UPS missed a priority window to make ferry reservations for its trucks to travel to Nantucket this summer – leaving businesses scrambling to accommodate affluent locals and wealthy visitors.
The Sea Mail did not request reservations for its trucks during an initial priority window before ferries for Tony’s Island’s busiest season, May to October, were booked at nearby their ability, reported the Boston Globe.
“This is going to throw us into a world of pain,” Shantaw Bloise, business manager at the Nantucket Chamber of Commerce, told the newspaper. “I can’t imagine how we will be able to operate relying solely on DHL, FedEx and the Postal Service.”
James Malkin, a board member of the Steamship Authority, which regulates ferry operations between mainland Massachusetts and Nantucket, said UPS did not respond last fall when it sent documents to shippers freight to make ferry reservations for this summer.
The Steamship Authority even asked why UPS didn’t respond before reservations opened to the public, Malkin said.
“Someone at UPS dropped the ball,” he told The Globe.
It’s unclear exactly when, but at some point “the light bulb went out” and UPS recognized the error and picked up all available reservations for its trucks to reach the Nantucket distribution center, said Malkin.
“But they don’t have what they need,” Malkin continued.
Stephanie Correia, who operates Stephanie’s, a clothing and home goods store on Main Street, said UPS was a “lifeline” for businesses like hers and wondered how the company could dropping the ball so blatantly.
“You cross your Ts and dot your Is,” Correia told The Globe. “I’ve been in business for 26 years and I’ve never seen anything like it.”
A message seeking comment from UPS was not immediately returned early Monday, but a company spokesperson said the courier was working to find other solutions.
“UPS has ferry reservations and is working on other transportation options to ensure packages are delivered to the island on time during the busy summer season,” UPS told The Globe.
UPS ferry reservations to Martha’s Vineyard appear unaffected, the Globe reported, although joint reservations for the two islands are usually requested on the same form.
But if UPS’s outage to Nantucket isn’t resolved by May, retailers and ordinary residents could suffer the consequences of low supplies of food, fuel and appliances.
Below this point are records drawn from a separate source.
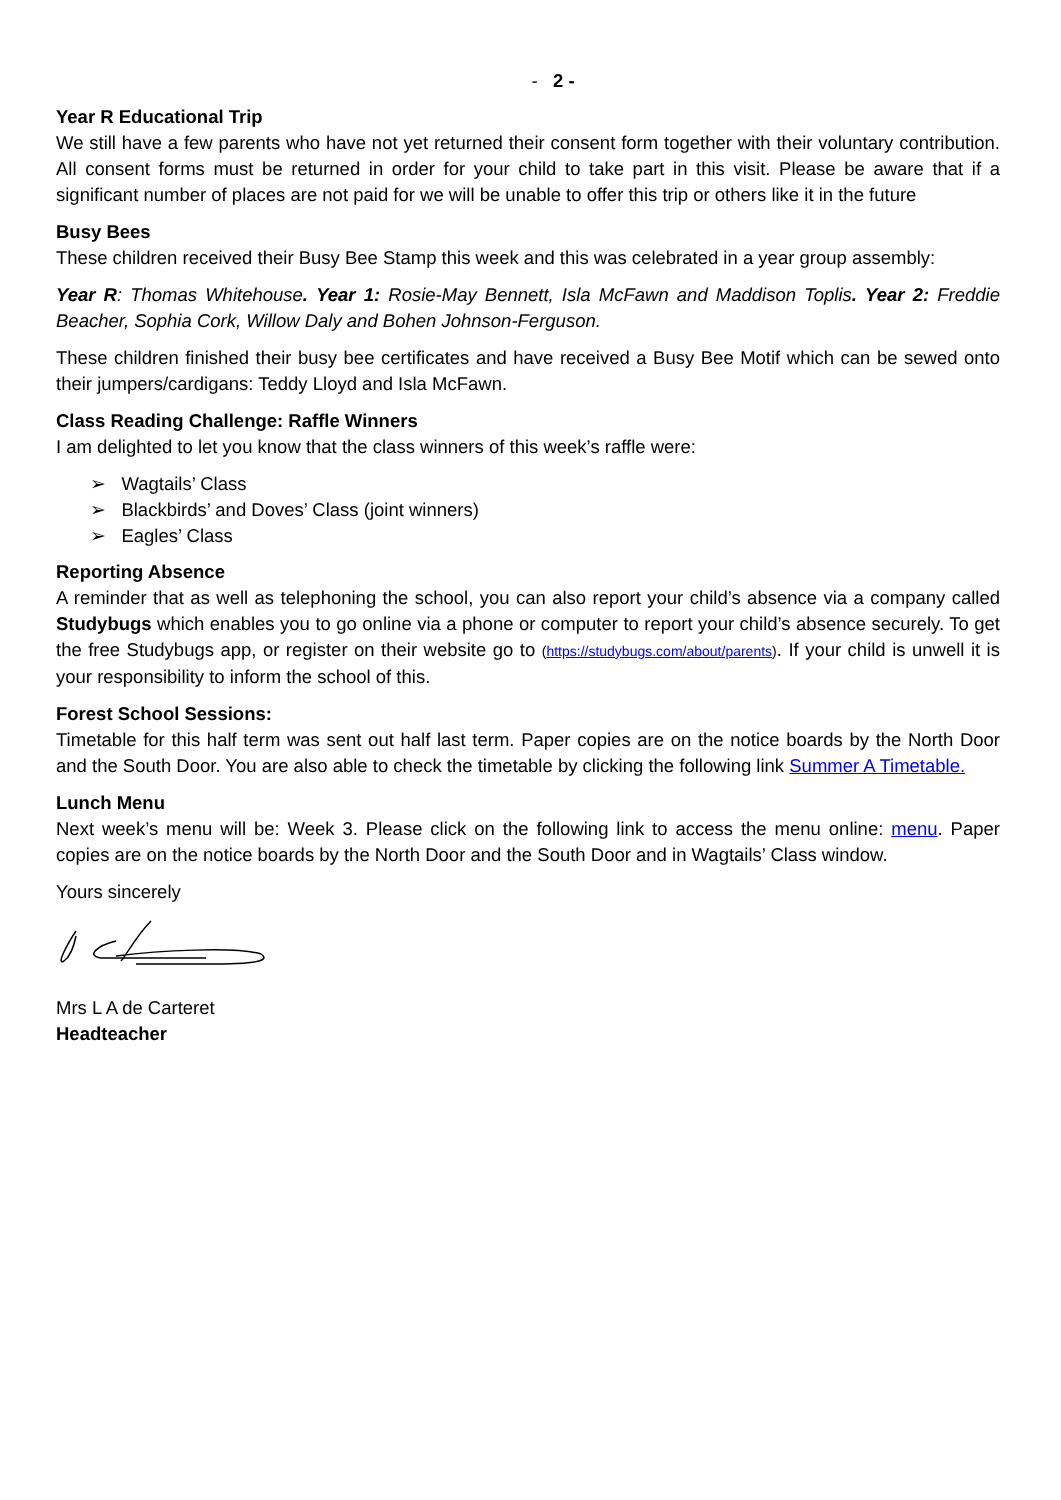- 2 -
Year R Educational Trip
We still have a few parents who have not yet returned their consent form together with their voluntary contribution. All consent forms must be returned in order for your child to take part in this visit. Please be aware that if a significant number of places are not paid for we will be unable to offer this trip or others like it in the future
Busy Bees
These children received their Busy Bee Stamp this week and this was celebrated in a year group assembly:
Year R: Thomas Whitehouse. Year 1: Rosie-May Bennett, Isla McFawn and Maddison Toplis. Year 2: Freddie Beacher, Sophia Cork, Willow Daly and Bohen Johnson-Ferguson.
These children finished their busy bee certificates and have received a Busy Bee Motif which can be sewed onto their jumpers/cardigans: Teddy Lloyd and Isla McFawn.
Class Reading Challenge: Raffle Winners
I am delighted to let you know that the class winners of this week’s raffle were:
➢ Wagtails’ Class
➢ Blackbirds’ and Doves’ Class (joint winners)
➢ Eagles’ Class
Reporting Absence
A reminder that as well as telephoning the school, you can also report your child’s absence via a company called Studybugs which enables you to go online via a phone or computer to report your child’s absence securely. To get the free Studybugs app, or register on their website go to (https://studybugs.com/about/parents). If your child is unwell it is your responsibility to inform the school of this.
Forest School Sessions:
Timetable for this half term was sent out half last term. Paper copies are on the notice boards by the North Door and the South Door. You are also able to check the timetable by clicking the following link Summer A Timetable.
Lunch Menu
Next week’s menu will be: Week 3. Please click on the following link to access the menu online: menu. Paper copies are on the notice boards by the North Door and the South Door and in Wagtails’ Class window.
Yours sincerely
Mrs L A de Carteret
Headteacher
“We get two UPS deliveries a day,” Vanessa Moore of Nantucket Housefitters told The Globe. “Our customers won’t get the tiles for their bathroom floors.”
But simply adding capacity to scare shippers might not be feasible, a Steamship Authority spokesperson said.
“We’re basically at the maximum number of routes right now in terms of the number of boats and crew members,” spokesman Sean Driscoll said. “There might be a few trips here and there, we might add, but not on a systemic basis… There is no secret tunnel for freight shippers.”
A Nantucket store owner, meanwhile, told Bloise that she was even considering transporting her goods to the island herself.
“People are going to have to get creative,” the business manager of the Nantucket Chamber of Commerce told The Globe.